**Passage**
· · · ·
Latin American FinTech Payment ‘Recipes’

Want to understand payments innovation in Latin America? First, let’s talk about ingredients — as in food.

Imagine a shopping bag full of common ingredients, the staples that are familiar and affordable for a wide range of consumers. Consider all the ways in which those common ingredients can be combined into a tasty dish — a few tweaks here and there, resulting in something totally different than what someone down the street might create in their own kitchen.

One may indeed be a bit hungrier than before, but according to what NovoPayment CEO Anabel Pérez told Karen Webster during a recent PYMNTS interview, they can now understand one of the fundamentals of innovation in Latin America. As Pérez put it, more concisely: “Every time you enter a new market, you need to create a new recipe, even though the ingredients might be the same.”

Latin American Progress

Times are brightening for digital payments and commerce in Latin America.

For instance, earlier this year, Visa announced its investment in mobile banking and payment solutions provider YellowPepper. According to Visa, the move will support growing opportunities for tokenized payments, increase access to Visa application programming interfaces (APIs) and expand the usage of push payments via Visa Direct.
· · · ·
**Assignment**
In the article on Latin American payments, what reasons does Visa give for its investment in YellowPepper? Answer in one to three sentences. The records have no connection to the article on Latin American payments.

**Data under study**
· · · ·
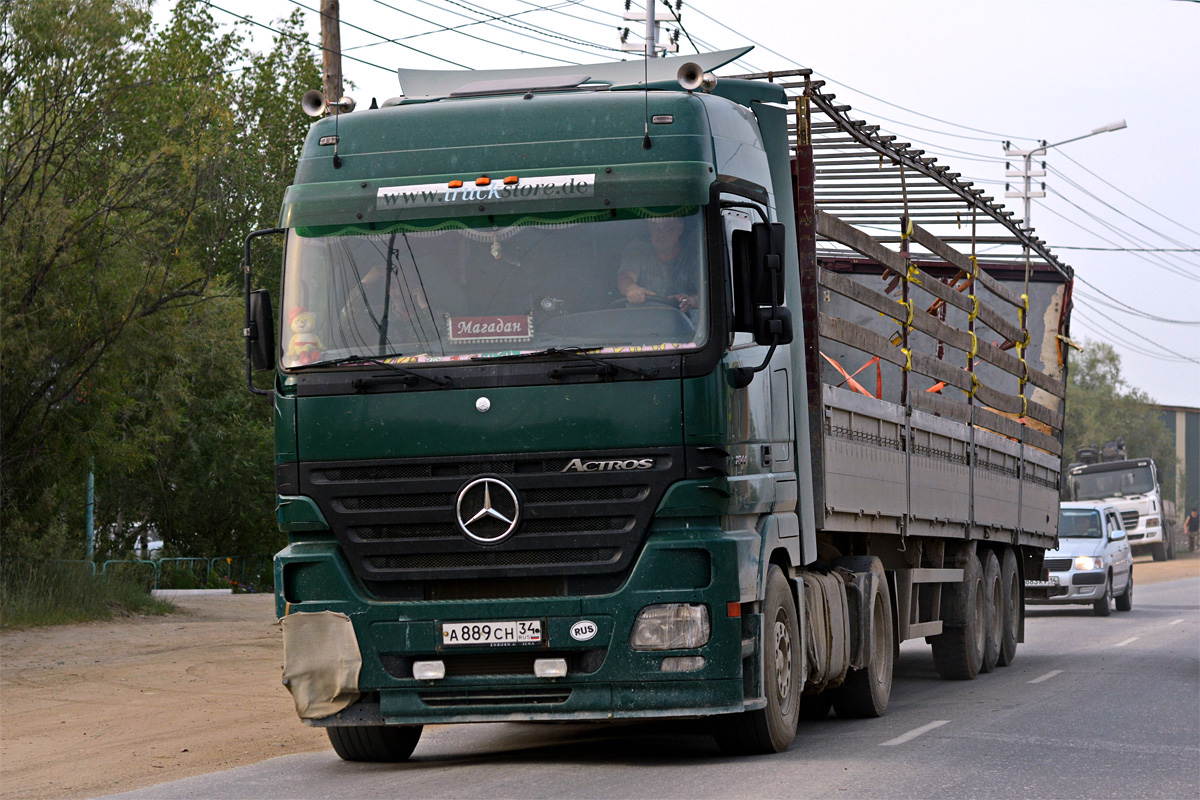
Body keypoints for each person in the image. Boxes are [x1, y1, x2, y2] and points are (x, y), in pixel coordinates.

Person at [616, 215, 701, 314]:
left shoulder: (695, 255)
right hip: (642, 321)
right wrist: (631, 288)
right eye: (655, 226)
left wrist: (690, 301)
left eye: (668, 227)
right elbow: (625, 277)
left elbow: (708, 293)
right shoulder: (638, 251)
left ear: (680, 229)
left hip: (686, 326)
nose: (661, 234)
· · · ·
**Output**
Visa says the investment will support growing opportunities for tokenized payments and increase access to Visa application programming interfaces (APIs). It will also expand the use of push payments through Visa Direct.